Entries supplied →
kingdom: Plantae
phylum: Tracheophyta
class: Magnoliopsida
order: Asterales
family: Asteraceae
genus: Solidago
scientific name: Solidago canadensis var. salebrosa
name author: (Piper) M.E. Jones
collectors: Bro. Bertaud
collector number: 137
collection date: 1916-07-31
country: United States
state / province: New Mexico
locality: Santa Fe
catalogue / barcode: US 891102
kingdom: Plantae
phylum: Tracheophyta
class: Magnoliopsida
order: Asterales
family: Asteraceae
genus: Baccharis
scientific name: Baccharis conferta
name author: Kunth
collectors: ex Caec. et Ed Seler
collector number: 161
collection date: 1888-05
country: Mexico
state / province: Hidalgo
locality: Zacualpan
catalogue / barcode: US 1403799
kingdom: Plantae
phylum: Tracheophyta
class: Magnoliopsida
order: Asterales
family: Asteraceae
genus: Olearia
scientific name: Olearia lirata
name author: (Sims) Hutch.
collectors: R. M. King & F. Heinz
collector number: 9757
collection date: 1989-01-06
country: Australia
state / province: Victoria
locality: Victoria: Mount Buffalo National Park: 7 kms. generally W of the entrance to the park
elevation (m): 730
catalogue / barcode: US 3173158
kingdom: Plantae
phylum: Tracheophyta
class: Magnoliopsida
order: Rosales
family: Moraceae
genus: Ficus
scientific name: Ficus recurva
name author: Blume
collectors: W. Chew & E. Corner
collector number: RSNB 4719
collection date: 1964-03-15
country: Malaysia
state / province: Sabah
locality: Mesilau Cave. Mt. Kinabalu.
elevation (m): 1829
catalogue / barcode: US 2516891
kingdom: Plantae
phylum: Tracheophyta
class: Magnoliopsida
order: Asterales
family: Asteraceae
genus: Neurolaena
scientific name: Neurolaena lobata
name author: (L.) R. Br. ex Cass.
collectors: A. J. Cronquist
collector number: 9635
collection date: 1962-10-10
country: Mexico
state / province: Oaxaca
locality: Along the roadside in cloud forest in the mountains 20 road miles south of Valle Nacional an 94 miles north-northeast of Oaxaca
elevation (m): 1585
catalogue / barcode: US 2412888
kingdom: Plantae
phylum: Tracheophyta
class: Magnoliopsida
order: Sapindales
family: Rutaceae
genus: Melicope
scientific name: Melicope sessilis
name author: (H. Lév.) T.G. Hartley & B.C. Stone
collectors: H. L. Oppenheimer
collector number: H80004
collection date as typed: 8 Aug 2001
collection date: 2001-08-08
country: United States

Written exercise → Copy the items again, starting at the first line and ending at the line that contains "collection date: 1888-05", substituting "collected by" for "collectors" and leaving everything else unchanged.

Response below →
kingdom: Plantae
phylum: Tracheophyta
class: Magnoliopsida
order: Asterales
family: Asteraceae
genus: Solidago
scientific name: Solidago canadensis var. salebrosa
name author: (Piper) M.E. Jones
collected by: Bro. Bertaud
collector number: 137
collection date: 1916-07-31
country: United States
state / province: New Mexico
locality: Santa Fe
catalogue / barcode: US 891102
kingdom: Plantae
phylum: Tracheophyta
class: Magnoliopsida
order: Asterales
family: Asteraceae
genus: Baccharis
scientific name: Baccharis conferta
name author: Kunth
collected by: ex Caec. et Ed Seler
collector number: 161
collection date: 1888-05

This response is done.